---------- Record excerpts
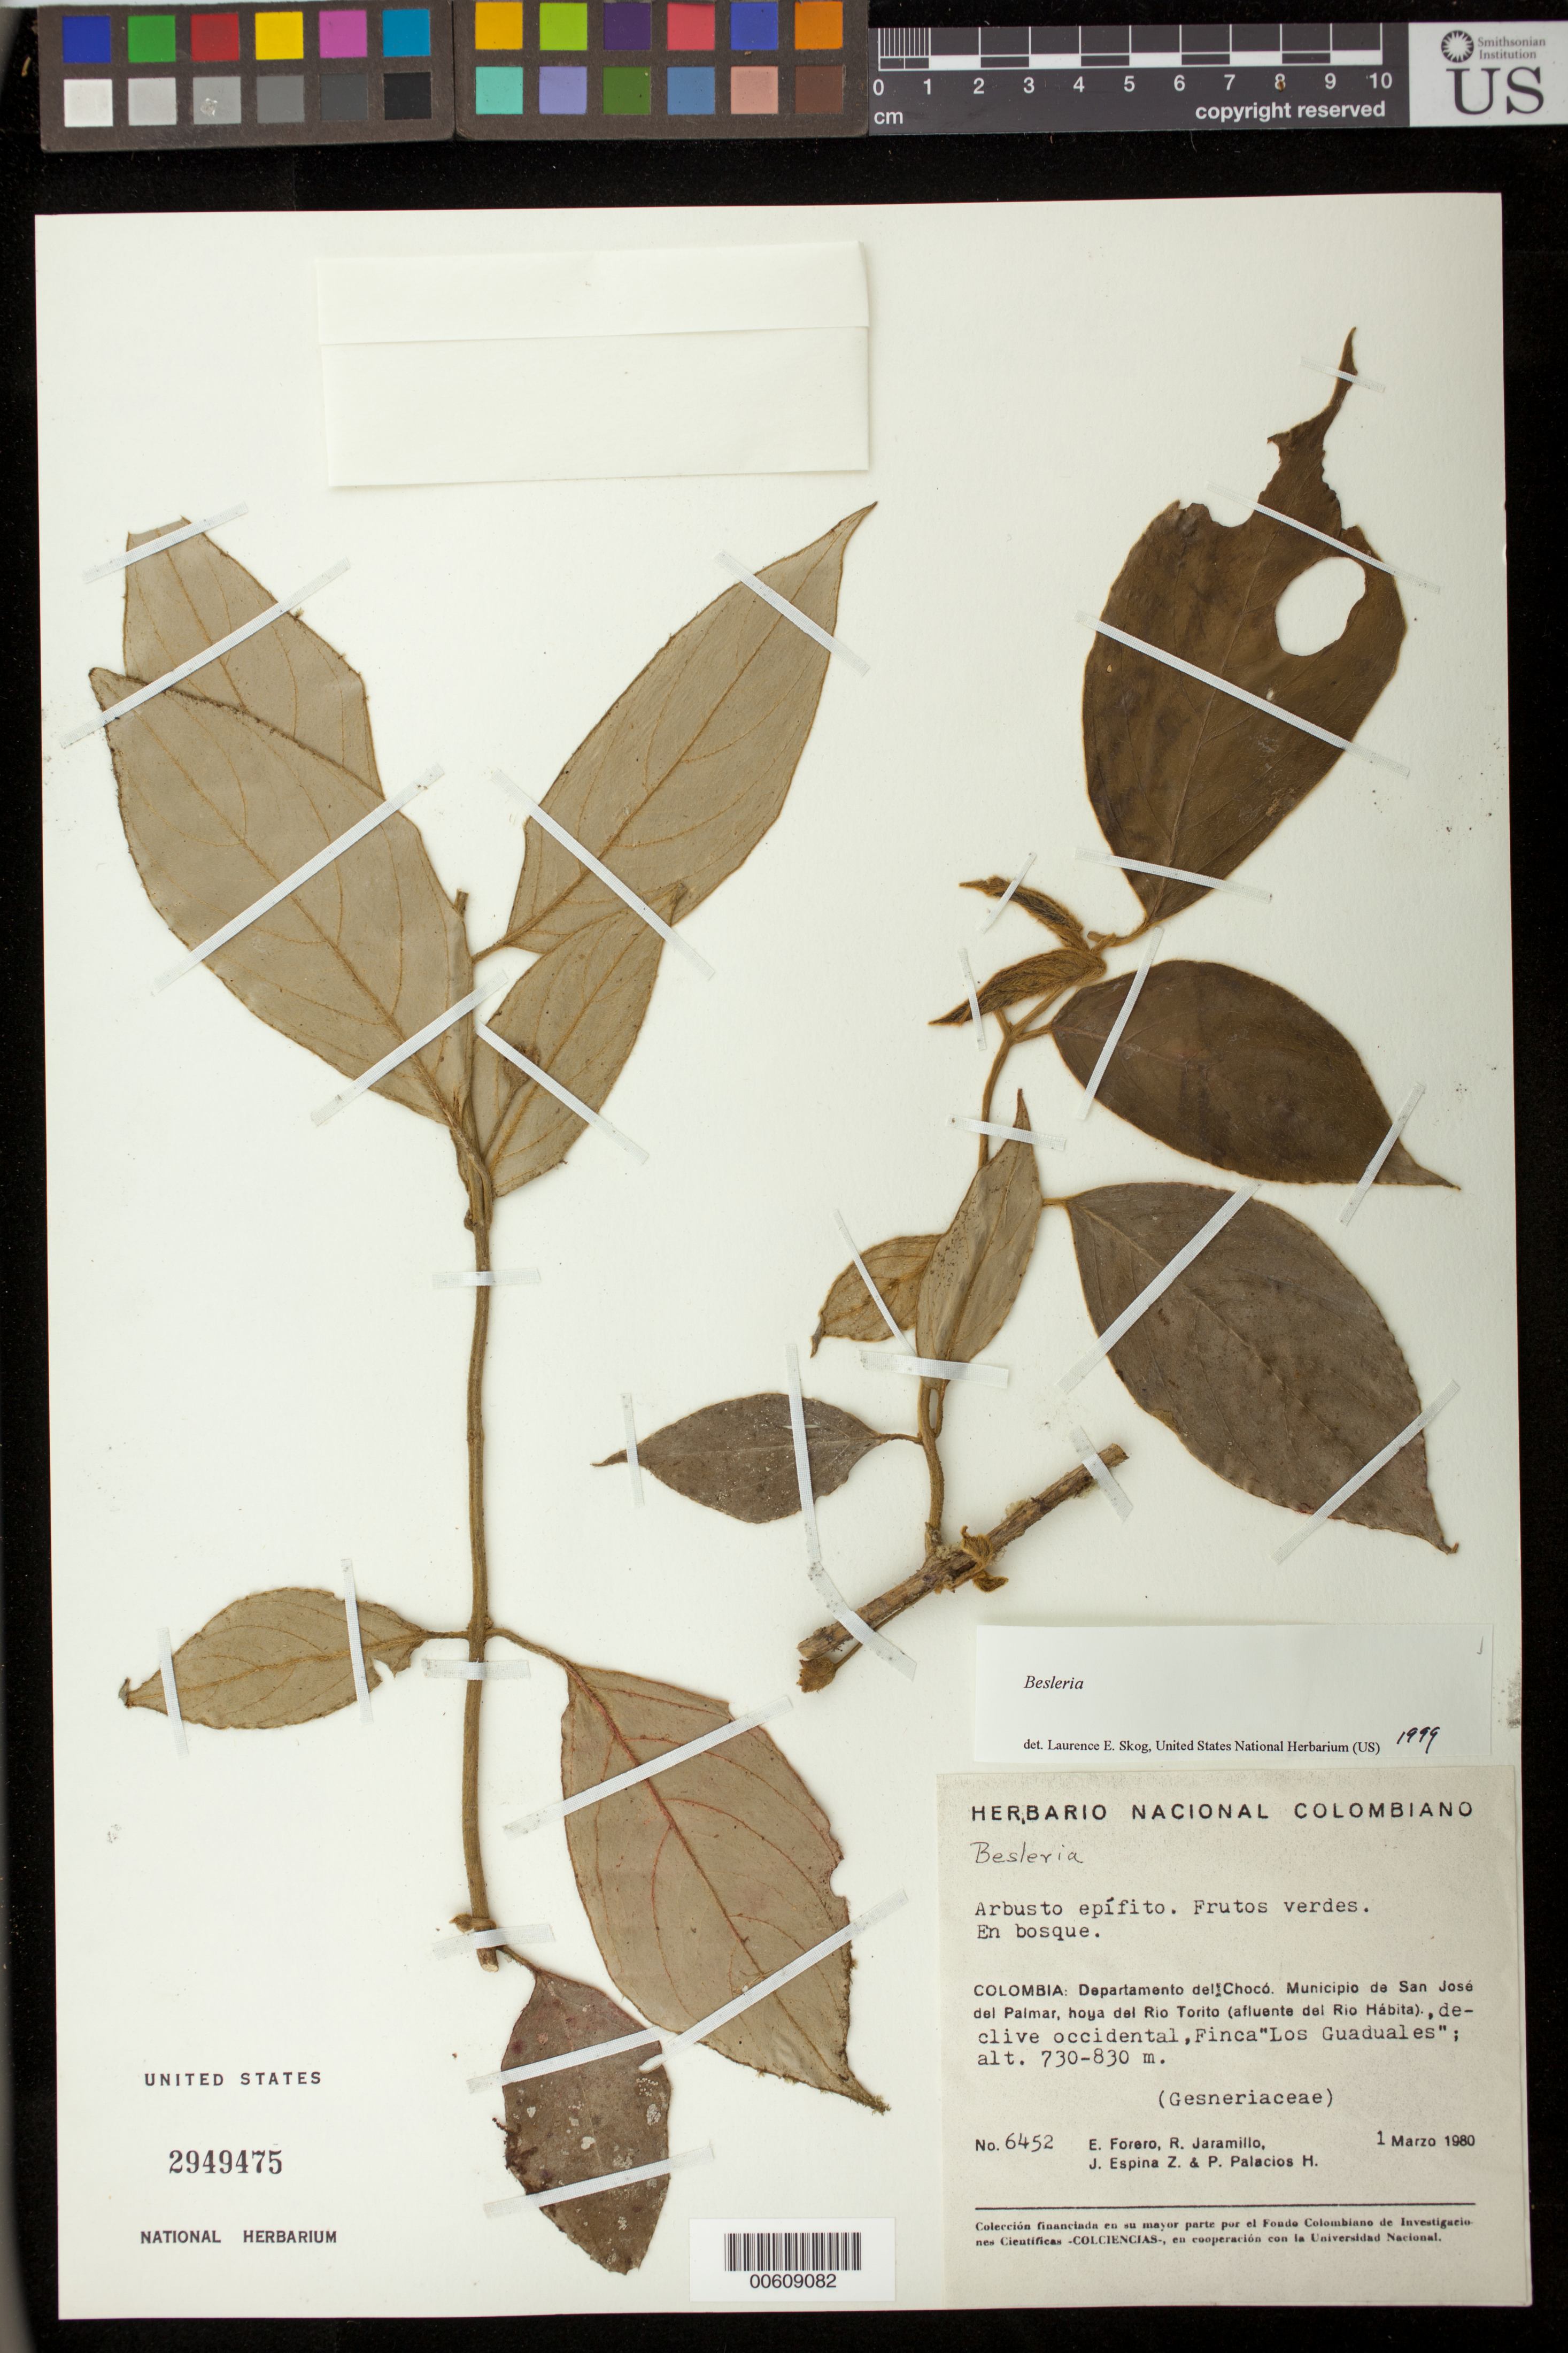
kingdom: Plantae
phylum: Tracheophyta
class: Magnoliopsida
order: Lamiales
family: Gesneriaceae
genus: Besleria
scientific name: Besleria sp.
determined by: Skog, Laurence E.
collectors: E. Forero, R. Jaramillo M., J. Espina Z. & P. Palacios H.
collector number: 6452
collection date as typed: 01 Mar 1980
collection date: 1980-03-01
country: Colombia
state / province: Chocó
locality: Mpio. de San José del Palmar, hoya del Rio Torito (afluente del Rio Hábita), declive occidental, Finca "Los Guaduales"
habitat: En bosque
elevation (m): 730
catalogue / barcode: US 2949475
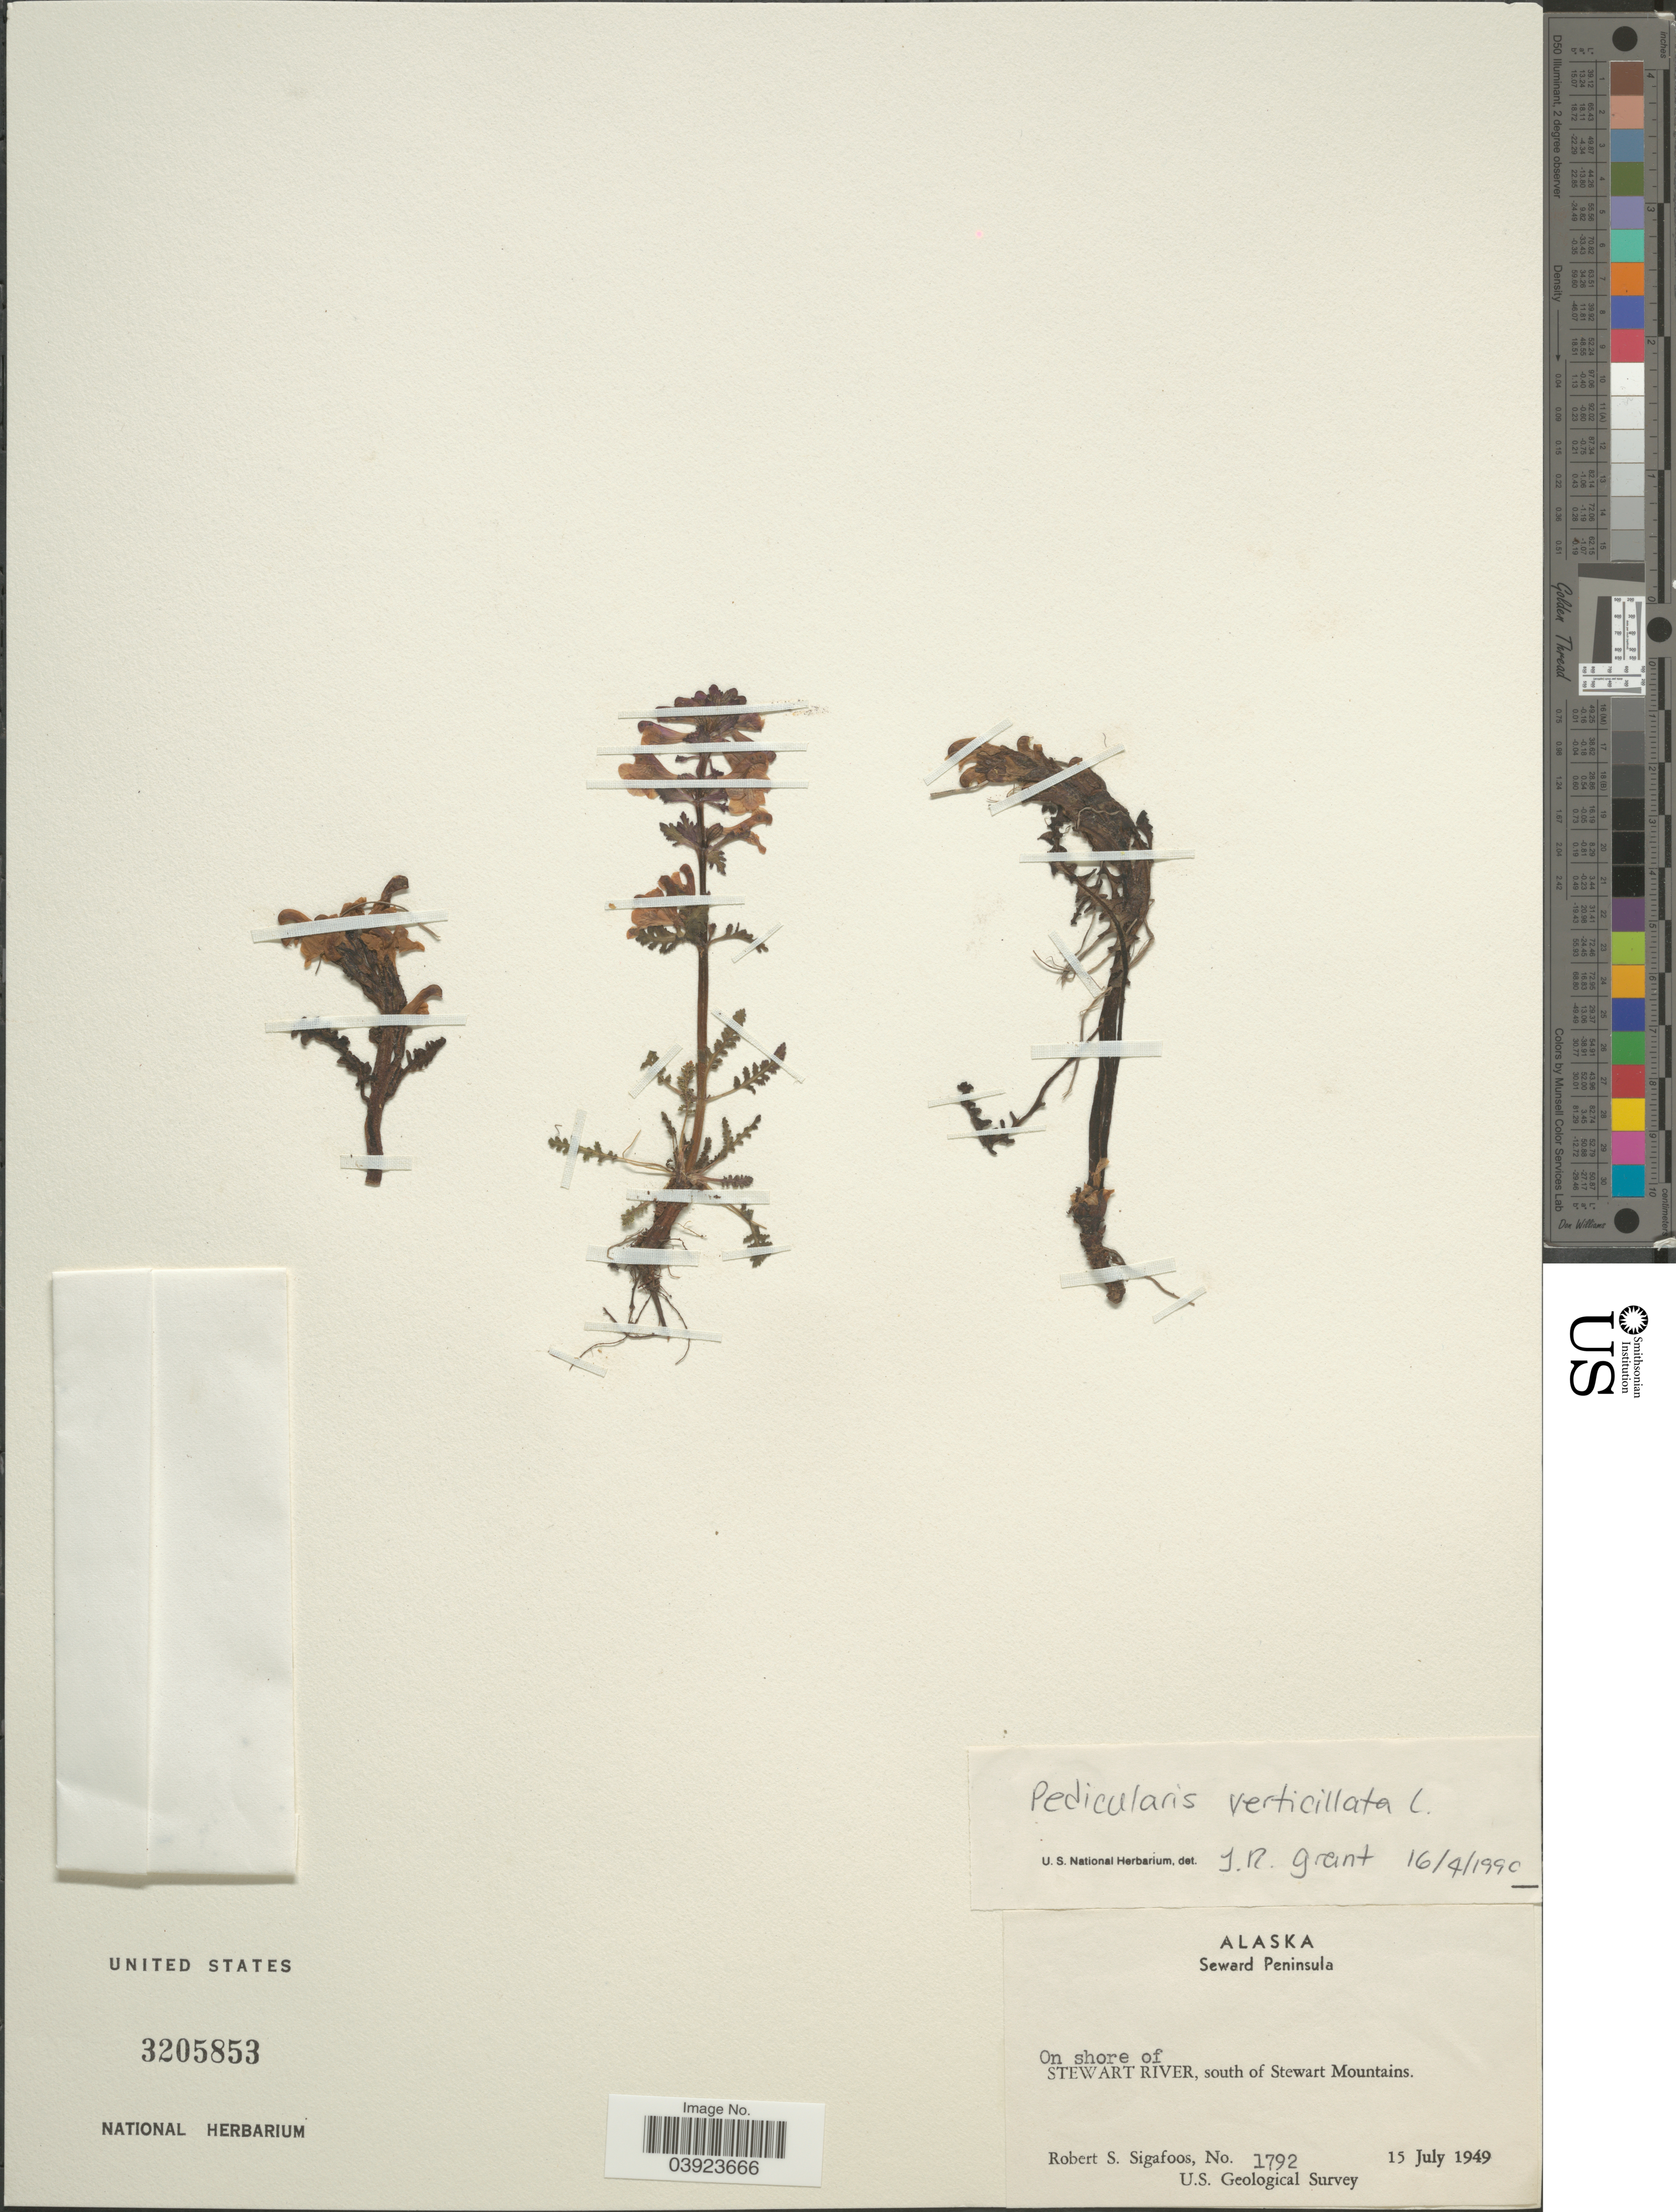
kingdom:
--------------------
Could you reproduce all of the data above word for word, leaving out the pictures?

**Finished exercise:**
kingdom: Plantae
phylum: Tracheophyta
class: Magnoliopsida
order: Lamiales
family: Gesneriaceae
genus: Besleria
scientific name: Besleria sp.
determined by: Skog, Laurence E.
collectors: E. Forero, R. Jaramillo M., J. Espina Z. & P. Palacios H.
collector number: 6452
collection date as typed: 01 Mar 1980
collection date: 1980-03-01
country: Colombia
state / province: Chocó
locality: Mpio. de San José del Palmar, hoya del Rio Torito (afluente del Rio Hábita), declive occidental, Finca "Los Guaduales"
habitat: En bosque
elevation (m): 730
catalogue / barcode: US 2949475
kingdom:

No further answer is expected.